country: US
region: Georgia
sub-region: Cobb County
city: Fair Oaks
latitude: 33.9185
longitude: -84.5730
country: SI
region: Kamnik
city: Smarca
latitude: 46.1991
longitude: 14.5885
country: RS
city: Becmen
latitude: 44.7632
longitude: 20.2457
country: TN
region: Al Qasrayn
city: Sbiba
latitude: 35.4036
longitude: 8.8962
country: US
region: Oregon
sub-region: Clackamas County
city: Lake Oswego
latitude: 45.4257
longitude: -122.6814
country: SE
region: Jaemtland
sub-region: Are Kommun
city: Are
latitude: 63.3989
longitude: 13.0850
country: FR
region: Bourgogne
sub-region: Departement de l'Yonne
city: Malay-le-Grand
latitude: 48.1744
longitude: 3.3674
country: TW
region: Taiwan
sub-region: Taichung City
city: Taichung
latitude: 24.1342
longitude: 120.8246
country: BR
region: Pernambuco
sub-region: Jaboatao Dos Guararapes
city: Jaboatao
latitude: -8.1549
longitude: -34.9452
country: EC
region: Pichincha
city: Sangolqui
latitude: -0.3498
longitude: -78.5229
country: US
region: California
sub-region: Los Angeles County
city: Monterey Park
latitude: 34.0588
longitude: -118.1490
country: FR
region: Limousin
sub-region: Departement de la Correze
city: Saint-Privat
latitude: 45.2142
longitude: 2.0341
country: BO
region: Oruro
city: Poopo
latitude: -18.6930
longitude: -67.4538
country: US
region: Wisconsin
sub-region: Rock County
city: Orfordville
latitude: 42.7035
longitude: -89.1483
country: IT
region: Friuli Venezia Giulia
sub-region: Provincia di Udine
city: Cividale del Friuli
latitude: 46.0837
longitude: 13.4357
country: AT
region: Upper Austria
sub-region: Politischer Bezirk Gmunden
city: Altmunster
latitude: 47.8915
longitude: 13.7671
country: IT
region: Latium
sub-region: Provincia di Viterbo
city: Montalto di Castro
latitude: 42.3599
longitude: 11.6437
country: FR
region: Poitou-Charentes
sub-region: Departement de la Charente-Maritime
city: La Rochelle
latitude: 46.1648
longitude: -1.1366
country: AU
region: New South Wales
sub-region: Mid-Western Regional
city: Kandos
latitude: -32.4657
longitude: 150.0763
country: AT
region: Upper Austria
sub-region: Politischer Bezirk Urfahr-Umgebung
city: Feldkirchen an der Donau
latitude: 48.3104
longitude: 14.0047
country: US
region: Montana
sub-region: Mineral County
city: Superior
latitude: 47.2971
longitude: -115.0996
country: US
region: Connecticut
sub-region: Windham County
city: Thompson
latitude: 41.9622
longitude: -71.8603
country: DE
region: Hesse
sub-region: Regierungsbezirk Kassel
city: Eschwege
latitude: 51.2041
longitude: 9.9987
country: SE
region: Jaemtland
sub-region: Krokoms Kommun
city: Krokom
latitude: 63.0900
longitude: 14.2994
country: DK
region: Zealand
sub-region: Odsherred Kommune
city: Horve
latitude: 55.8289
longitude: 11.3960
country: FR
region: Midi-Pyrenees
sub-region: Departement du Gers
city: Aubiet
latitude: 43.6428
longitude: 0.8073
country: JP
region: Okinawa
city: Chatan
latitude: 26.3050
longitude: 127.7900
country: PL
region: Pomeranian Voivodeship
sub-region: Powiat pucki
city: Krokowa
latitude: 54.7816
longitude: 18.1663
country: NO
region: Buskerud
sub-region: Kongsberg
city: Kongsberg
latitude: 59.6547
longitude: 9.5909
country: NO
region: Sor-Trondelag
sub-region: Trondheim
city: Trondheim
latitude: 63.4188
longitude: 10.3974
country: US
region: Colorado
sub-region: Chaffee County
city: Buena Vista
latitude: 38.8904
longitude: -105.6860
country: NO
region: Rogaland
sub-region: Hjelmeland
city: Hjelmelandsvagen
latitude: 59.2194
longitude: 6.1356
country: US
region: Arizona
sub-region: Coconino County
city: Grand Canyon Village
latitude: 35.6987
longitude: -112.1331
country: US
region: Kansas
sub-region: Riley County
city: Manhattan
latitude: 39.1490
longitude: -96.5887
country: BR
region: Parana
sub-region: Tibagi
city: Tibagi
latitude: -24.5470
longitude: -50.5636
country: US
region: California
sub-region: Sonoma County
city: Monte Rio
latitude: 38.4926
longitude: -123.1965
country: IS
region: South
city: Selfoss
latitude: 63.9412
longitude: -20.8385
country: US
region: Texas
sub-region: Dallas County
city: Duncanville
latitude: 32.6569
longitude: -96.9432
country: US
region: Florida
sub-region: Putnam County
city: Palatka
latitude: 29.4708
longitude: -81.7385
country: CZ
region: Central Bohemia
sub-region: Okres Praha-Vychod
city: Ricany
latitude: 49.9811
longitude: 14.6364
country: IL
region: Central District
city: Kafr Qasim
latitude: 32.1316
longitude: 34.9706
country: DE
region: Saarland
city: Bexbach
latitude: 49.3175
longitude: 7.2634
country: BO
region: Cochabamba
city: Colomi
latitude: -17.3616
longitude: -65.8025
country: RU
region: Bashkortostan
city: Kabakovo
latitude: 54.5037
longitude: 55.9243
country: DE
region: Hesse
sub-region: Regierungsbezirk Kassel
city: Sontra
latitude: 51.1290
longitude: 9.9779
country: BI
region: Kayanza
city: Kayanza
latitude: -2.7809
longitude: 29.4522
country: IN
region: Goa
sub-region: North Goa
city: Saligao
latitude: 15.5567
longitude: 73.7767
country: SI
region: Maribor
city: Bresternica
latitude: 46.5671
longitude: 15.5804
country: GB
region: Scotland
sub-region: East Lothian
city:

Problem to solve: Copy every line of the material above word for word.

Output of the exercise:
country: US
region: Georgia
sub-region: Cobb County
city: Fair Oaks
latitude: 33.9185
longitude: -84.5730
country: SI
region: Kamnik
city: Smarca
latitude: 46.1991
longitude: 14.5885
country: RS
city: Becmen
latitude: 44.7632
longitude: 20.2457
country: TN
region: Al Qasrayn
city: Sbiba
latitude: 35.4036
longitude: 8.8962
country: US
region: Oregon
sub-region: Clackamas County
city: Lake Oswego
latitude: 45.4257
longitude: -122.6814
country: SE
region: Jaemtland
sub-region: Are Kommun
city: Are
latitude: 63.3989
longitude: 13.0850
country: FR
region: Bourgogne
sub-region: Departement de l'Yonne
city: Malay-le-Grand
latitude: 48.1744
longitude: 3.3674
country: TW
region: Taiwan
sub-region: Taichung City
city: Taichung
latitude: 24.1342
longitude: 120.8246
country: BR
region: Pernambuco
sub-region: Jaboatao Dos Guararapes
city: Jaboatao
latitude: -8.1549
longitude: -34.9452
country: EC
region: Pichincha
city: Sangolqui
latitude: -0.3498
longitude: -78.5229
country: US
region: California
sub-region: Los Angeles County
city: Monterey Park
latitude: 34.0588
longitude: -118.1490
country: FR
region: Limousin
sub-region: Departement de la Correze
city: Saint-Privat
latitude: 45.2142
longitude: 2.0341
country: BO
region: Oruro
city: Poopo
latitude: -18.6930
longitude: -67.4538
country: US
region: Wisconsin
sub-region: Rock County
city: Orfordville
latitude: 42.7035
longitude: -89.1483
country: IT
region: Friuli Venezia Giulia
sub-region: Provincia di Udine
city: Cividale del Friuli
latitude: 46.0837
longitude: 13.4357
country: AT
region: Upper Austria
sub-region: Politischer Bezirk Gmunden
city: Altmunster
latitude: 47.8915
longitude: 13.7671
country: IT
region: Latium
sub-region: Provincia di Viterbo
city: Montalto di Castro
latitude: 42.3599
longitude: 11.6437
country: FR
region: Poitou-Charentes
sub-region: Departement de la Charente-Maritime
city: La Rochelle
latitude: 46.1648
longitude: -1.1366
country: AU
region: New South Wales
sub-region: Mid-Western Regional
city: Kandos
latitude: -32.4657
longitude: 150.0763
country: AT
region: Upper Austria
sub-region: Politischer Bezirk Urfahr-Umgebung
city: Feldkirchen an der Donau
latitude: 48.3104
longitude: 14.0047
country: US
region: Montana
sub-region: Mineral County
city: Superior
latitude: 47.2971
longitude: -115.0996
country: US
region: Connecticut
sub-region: Windham County
city: Thompson
latitude: 41.9622
longitude: -71.8603
country: DE
region: Hesse
sub-region: Regierungsbezirk Kassel
city: Eschwege
latitude: 51.2041
longitude: 9.9987
country: SE
region: Jaemtland
sub-region: Krokoms Kommun
city: Krokom
latitude: 63.0900
longitude: 14.2994
country: DK
region: Zealand
sub-region: Odsherred Kommune
city: Horve
latitude: 55.8289
longitude: 11.3960
country: FR
region: Midi-Pyrenees
sub-region: Departement du Gers
city: Aubiet
latitude: 43.6428
longitude: 0.8073
country: JP
region: Okinawa
city: Chatan
latitude: 26.3050
longitude: 127.7900
country: PL
region: Pomeranian Voivodeship
sub-region: Powiat pucki
city: Krokowa
latitude: 54.7816
longitude: 18.1663
country: NO
region: Buskerud
sub-region: Kongsberg
city: Kongsberg
latitude: 59.6547
longitude: 9.5909
country: NO
region: Sor-Trondelag
sub-region: Trondheim
city: Trondheim
latitude: 63.4188
longitude: 10.3974
country: US
region: Colorado
sub-region: Chaffee County
city: Buena Vista
latitude: 38.8904
longitude: -105.6860
country: NO
region: Rogaland
sub-region: Hjelmeland
city: Hjelmelandsvagen
latitude: 59.2194
longitude: 6.1356
country: US
region: Arizona
sub-region: Coconino County
city: Grand Canyon Village
latitude: 35.6987
longitude: -112.1331
country: US
region: Kansas
sub-region: Riley County
city: Manhattan
latitude: 39.1490
longitude: -96.5887
country: BR
region: Parana
sub-region: Tibagi
city: Tibagi
latitude: -24.5470
longitude: -50.5636
country: US
region: California
sub-region: Sonoma County
city: Monte Rio
latitude: 38.4926
longitude: -123.1965
country: IS
region: South
city: Selfoss
latitude: 63.9412
longitude: -20.8385
country: US
region: Texas
sub-region: Dallas County
city: Duncanville
latitude: 32.6569
longitude: -96.9432
country: US
region: Florida
sub-region: Putnam County
city: Palatka
latitude: 29.4708
longitude: -81.7385
country: CZ
region: Central Bohemia
sub-region: Okres Praha-Vychod
city: Ricany
latitude: 49.9811
longitude: 14.6364
country: IL
region: Central District
city: Kafr Qasim
latitude: 32.1316
longitude: 34.9706
country: DE
region: Saarland
city: Bexbach
latitude: 49.3175
longitude: 7.2634
country: BO
region: Cochabamba
city: Colomi
latitude: -17.3616
longitude: -65.8025
country: RU
region: Bashkortostan
city: Kabakovo
latitude: 54.5037
longitude: 55.9243
country: DE
region: Hesse
sub-region: Regierungsbezirk Kassel
city: Sontra
latitude: 51.1290
longitude: 9.9779
country: BI
region: Kayanza
city: Kayanza
latitude: -2.7809
longitude: 29.4522
country: IN
region: Goa
sub-region: North Goa
city: Saligao
latitude: 15.5567
longitude: 73.7767
country: SI
region: Maribor
city: Bresternica
latitude: 46.5671
longitude: 15.5804
country: GB
region: Scotland
sub-region: East Lothian
city:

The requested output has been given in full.